ENTRIES SHOWN
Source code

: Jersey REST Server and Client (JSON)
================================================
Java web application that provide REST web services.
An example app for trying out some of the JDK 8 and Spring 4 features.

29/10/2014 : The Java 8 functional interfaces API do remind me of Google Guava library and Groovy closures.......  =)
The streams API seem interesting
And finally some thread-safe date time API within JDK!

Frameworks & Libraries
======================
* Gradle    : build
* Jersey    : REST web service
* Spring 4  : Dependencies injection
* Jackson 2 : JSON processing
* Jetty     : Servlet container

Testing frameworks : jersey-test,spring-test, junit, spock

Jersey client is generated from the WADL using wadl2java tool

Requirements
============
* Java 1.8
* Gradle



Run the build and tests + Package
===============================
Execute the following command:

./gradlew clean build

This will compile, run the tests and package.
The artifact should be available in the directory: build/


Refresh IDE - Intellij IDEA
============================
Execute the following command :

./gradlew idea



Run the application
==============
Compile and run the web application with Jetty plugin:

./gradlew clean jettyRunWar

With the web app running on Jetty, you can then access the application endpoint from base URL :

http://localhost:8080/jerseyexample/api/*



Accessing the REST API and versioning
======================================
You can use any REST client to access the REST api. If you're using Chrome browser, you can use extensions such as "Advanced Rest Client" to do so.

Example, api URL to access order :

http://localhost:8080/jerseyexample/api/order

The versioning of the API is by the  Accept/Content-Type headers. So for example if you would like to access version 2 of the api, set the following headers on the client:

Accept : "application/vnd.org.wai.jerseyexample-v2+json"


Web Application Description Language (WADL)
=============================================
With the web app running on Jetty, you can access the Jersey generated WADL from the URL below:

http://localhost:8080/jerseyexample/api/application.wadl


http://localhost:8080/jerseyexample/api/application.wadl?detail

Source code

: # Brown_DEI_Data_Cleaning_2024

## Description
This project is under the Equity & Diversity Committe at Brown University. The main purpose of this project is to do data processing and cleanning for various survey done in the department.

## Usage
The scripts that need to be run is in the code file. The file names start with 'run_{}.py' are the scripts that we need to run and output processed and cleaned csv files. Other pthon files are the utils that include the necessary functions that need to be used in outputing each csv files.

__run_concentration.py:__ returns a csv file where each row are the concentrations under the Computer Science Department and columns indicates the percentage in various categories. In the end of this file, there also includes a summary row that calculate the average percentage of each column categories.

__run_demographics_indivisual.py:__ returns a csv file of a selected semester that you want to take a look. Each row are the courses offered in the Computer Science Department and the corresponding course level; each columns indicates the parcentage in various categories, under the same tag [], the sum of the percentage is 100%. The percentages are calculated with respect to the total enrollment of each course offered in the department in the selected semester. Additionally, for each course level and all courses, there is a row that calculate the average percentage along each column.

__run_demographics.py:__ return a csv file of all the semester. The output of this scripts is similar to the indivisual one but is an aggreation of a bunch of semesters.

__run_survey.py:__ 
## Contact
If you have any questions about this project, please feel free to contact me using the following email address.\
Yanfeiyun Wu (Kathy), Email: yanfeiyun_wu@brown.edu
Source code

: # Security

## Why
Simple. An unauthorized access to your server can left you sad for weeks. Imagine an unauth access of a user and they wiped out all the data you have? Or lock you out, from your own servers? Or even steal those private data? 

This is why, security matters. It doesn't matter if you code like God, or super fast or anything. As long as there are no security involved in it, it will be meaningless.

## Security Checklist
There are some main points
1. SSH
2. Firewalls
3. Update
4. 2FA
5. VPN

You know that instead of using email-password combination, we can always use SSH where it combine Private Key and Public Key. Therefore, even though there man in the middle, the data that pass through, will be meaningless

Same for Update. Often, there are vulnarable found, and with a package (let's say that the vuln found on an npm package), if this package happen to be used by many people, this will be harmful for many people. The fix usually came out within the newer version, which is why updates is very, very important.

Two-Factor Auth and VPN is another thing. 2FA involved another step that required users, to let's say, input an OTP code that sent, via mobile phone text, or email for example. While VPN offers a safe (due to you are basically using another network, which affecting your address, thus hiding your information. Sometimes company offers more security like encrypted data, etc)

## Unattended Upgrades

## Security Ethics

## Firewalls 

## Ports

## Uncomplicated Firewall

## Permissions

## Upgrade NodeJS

WORK TO BE COMPLETED
Where the word "within" shows up in a line of the entries above, count that line; the answer is the total alone.

EXERCISE RESULT
2